Pakistan: Take Death Penalty Off the Table

Resuming Executions for All Capital Crimes a Huge Step Backward
March 12, 2015

(New York) – Pakistan’s government should reverse its decision to lift its moratorium on the death penalty for all capital crimes and move toward abolition, Human Rights Watch said today. On March 10, 2015, government officials confirmed that the Ministry of Interior had instructed provincial governments to proceed with executions according to law.

“The Pakistani government’s ill-conceived decision to completely abandon its death penalty moratorium puts thousands of lives at risk,” said Phelim Kine, deputy Asia director. “Government approval of a potential nationwide execution spree is a knee-jerk reaction to a terrible crime rather than a considered response to legitimate security concerns.”

Pakistan has more than 8,000 prisoners on death row, one of the world’s largest populations of prisoners facing execution. Pakistani law mandates capital punishment for 28 offenses, including murder, rape, treason, and blasphemy.

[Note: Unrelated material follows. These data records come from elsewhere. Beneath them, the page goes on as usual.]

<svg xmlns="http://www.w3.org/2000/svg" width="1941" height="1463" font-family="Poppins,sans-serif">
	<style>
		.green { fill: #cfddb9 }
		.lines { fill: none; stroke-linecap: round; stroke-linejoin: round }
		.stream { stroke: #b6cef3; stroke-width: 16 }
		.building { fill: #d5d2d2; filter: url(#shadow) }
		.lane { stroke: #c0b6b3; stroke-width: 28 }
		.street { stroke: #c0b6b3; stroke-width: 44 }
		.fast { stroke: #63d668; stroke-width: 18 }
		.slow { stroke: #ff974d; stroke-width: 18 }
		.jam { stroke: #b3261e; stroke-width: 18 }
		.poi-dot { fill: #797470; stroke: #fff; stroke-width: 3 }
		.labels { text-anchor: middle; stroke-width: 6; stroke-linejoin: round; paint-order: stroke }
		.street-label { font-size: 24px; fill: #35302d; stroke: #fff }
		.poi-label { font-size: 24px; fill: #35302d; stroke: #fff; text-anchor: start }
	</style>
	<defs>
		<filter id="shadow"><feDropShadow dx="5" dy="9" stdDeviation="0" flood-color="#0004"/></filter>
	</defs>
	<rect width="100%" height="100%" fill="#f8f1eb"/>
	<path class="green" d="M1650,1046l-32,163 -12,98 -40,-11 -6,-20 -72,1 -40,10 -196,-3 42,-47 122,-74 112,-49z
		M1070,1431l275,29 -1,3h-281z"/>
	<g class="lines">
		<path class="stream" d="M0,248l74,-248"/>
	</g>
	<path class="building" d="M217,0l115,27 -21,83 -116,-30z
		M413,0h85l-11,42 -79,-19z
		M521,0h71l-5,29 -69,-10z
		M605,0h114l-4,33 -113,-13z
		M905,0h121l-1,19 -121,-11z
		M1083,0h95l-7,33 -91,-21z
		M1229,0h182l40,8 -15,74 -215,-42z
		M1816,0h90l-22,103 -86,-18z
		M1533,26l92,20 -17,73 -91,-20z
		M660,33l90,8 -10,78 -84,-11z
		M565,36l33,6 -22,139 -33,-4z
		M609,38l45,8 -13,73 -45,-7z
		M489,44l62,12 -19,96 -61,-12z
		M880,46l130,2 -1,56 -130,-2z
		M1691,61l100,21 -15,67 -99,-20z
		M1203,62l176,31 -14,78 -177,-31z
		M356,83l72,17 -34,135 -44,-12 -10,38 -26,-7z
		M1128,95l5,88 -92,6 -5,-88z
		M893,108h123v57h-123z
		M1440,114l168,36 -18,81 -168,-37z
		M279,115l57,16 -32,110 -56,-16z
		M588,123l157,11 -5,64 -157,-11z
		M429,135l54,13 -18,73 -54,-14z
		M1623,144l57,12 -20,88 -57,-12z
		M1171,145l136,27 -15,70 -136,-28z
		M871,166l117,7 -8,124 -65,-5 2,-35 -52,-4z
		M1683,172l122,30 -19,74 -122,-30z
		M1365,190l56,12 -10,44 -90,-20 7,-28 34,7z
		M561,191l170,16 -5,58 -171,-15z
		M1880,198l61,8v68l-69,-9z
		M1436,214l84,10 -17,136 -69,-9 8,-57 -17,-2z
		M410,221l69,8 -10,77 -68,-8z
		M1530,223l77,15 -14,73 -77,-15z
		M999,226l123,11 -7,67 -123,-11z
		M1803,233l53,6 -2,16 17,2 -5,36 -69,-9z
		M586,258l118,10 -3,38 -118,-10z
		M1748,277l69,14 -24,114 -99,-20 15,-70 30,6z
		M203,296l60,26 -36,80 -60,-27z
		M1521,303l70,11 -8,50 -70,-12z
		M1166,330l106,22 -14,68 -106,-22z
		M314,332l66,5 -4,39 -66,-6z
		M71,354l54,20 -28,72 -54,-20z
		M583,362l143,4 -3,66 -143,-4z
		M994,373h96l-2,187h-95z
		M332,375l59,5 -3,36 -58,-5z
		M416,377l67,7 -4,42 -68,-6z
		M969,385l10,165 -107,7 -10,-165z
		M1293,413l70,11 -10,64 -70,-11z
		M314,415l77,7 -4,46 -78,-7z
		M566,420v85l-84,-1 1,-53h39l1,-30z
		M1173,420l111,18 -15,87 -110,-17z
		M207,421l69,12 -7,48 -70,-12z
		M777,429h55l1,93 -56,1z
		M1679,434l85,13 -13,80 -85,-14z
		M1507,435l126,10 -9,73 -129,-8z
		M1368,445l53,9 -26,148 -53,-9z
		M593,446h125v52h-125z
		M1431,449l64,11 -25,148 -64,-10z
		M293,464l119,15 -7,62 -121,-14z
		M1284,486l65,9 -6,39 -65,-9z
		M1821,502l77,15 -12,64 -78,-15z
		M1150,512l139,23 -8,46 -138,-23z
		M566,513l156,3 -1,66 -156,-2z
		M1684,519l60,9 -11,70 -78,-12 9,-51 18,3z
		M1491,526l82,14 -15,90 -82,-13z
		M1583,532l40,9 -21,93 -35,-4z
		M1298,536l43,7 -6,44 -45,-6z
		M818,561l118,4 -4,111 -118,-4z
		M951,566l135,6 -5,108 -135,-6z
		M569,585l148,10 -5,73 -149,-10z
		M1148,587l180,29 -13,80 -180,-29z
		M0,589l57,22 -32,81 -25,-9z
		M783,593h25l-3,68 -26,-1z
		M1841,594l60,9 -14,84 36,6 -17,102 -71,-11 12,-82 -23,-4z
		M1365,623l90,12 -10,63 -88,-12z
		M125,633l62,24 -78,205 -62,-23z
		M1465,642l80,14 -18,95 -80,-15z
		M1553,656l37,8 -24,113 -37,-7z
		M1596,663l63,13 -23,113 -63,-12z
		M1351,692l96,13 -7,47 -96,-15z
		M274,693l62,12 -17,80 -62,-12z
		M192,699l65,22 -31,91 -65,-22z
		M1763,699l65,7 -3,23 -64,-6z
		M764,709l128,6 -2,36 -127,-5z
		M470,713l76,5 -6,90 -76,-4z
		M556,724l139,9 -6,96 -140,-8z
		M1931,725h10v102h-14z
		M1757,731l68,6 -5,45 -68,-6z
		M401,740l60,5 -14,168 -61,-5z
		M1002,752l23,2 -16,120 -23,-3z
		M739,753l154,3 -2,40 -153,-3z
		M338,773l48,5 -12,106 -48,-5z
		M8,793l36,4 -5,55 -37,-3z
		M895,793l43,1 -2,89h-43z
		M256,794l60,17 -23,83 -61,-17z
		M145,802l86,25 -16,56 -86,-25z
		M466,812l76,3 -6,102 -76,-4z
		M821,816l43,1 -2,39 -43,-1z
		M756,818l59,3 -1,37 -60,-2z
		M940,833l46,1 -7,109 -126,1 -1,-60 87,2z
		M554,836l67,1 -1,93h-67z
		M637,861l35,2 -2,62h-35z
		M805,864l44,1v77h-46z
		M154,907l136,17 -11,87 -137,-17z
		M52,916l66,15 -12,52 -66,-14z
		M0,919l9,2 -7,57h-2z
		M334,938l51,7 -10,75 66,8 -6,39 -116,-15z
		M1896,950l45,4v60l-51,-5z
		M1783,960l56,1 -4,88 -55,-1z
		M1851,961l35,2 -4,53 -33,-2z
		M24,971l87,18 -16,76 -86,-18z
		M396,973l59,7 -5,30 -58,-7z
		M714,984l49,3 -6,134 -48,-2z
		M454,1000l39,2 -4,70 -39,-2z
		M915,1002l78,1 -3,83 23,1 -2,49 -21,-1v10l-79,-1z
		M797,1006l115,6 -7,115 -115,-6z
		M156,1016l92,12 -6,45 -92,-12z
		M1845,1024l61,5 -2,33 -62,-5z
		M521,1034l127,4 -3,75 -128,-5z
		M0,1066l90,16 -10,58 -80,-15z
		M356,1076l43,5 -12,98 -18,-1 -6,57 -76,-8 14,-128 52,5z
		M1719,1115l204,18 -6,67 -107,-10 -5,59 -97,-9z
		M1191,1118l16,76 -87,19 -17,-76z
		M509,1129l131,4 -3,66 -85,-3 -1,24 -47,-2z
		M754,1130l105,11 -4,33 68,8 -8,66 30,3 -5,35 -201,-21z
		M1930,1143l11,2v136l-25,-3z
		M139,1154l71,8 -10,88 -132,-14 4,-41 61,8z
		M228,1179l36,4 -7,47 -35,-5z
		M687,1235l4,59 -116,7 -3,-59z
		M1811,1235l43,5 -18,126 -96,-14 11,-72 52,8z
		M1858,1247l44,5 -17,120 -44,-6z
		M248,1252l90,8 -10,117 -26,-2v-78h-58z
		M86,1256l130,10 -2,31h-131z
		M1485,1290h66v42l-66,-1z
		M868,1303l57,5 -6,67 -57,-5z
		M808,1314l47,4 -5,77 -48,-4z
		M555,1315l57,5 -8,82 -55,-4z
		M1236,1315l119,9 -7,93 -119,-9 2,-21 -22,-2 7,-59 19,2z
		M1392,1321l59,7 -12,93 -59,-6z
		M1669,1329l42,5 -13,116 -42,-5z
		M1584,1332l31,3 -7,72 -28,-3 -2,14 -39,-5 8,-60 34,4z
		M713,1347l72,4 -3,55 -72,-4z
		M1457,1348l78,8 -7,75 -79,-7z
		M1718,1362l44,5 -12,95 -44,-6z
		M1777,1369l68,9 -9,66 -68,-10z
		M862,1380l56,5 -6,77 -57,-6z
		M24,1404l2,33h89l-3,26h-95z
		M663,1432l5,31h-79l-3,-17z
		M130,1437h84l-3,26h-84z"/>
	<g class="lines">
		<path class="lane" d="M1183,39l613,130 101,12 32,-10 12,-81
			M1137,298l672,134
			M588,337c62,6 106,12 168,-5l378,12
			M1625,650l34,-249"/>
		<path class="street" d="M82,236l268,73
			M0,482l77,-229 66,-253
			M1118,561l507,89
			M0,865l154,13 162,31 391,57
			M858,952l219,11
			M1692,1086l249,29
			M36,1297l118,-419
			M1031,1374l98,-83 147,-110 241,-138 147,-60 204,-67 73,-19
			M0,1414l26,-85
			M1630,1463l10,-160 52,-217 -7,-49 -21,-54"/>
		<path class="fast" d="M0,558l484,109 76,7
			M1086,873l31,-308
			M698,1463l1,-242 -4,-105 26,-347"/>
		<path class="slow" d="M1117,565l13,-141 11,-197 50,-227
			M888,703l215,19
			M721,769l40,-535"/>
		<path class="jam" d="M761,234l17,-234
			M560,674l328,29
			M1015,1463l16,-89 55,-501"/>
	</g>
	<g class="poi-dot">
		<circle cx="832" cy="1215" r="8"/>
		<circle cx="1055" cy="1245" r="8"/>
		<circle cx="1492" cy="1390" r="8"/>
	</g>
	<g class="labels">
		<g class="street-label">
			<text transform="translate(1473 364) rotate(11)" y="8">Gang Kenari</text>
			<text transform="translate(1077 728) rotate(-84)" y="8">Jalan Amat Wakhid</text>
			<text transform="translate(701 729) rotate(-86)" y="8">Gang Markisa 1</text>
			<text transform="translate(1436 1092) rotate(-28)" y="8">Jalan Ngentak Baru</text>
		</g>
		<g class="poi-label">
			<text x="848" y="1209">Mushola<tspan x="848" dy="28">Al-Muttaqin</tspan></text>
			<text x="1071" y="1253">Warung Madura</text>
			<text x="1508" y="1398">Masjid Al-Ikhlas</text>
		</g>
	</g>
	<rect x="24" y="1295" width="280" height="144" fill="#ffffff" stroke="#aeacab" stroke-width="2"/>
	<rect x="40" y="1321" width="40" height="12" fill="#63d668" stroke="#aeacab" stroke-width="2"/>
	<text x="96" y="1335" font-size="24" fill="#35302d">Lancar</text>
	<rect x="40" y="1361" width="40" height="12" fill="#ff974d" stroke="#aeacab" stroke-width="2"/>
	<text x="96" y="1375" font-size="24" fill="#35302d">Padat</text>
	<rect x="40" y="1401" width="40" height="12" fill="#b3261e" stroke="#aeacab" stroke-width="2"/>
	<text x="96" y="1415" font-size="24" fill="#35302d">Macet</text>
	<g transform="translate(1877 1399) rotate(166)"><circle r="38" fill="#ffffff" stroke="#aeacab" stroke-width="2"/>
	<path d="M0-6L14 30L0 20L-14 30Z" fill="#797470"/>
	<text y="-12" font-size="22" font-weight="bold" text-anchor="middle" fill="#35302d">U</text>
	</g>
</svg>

Those on death row are often from the most marginalized sections of society, like Aasia Bibi, a Christian woman sentenced to death by the Lahore High Court on charges of blasphemy.

The government’s action follows Prime Minister Nawaz Sharif’s December 17, 2014 decision to rescind a four-year unofficial moratorium on capital punishment for non-military personnel “in terrorism related cases.” This was in response to the December 16 attack by the Pakistani Taliban splinter group Tehreek-e-Taliban on a school in Peshawar in northwestern Pakistan that left at least 148 dead – almost all of them children. Sharif’s decision has led to more than 20 executions of people convicted of terrorism-related charges.

Human Rights Watch opposes the death penalty in all circumstances because of its inherent cruelty. Pakistan’s use of the death penalty is inconsistent with international human rights law, according to statements of United Nations human rights experts and various UN bodies. Human rights law upholds every human being’s “inherent right to life” and limits the death penalty to “the most serious crimes,” typically crimes resulting in death. Pakistan should join with the many countries already committed to the UN General Assembly’s December 18, 2007 resolution calling for a moratorium on executions and a move by UN member countries toward abolition of the death penalty.

“Pakistan’s government should demonstrate wise leadership by recognizing the well-documented failure of the death penalty as a crime deterrent and joining the growing number of countries that have abolished capital punishment,” Kine said. “The government should treat the death penalty for what it is: a cruel and irrevocable punishment rather than a policy solution to complex crime and security problems.”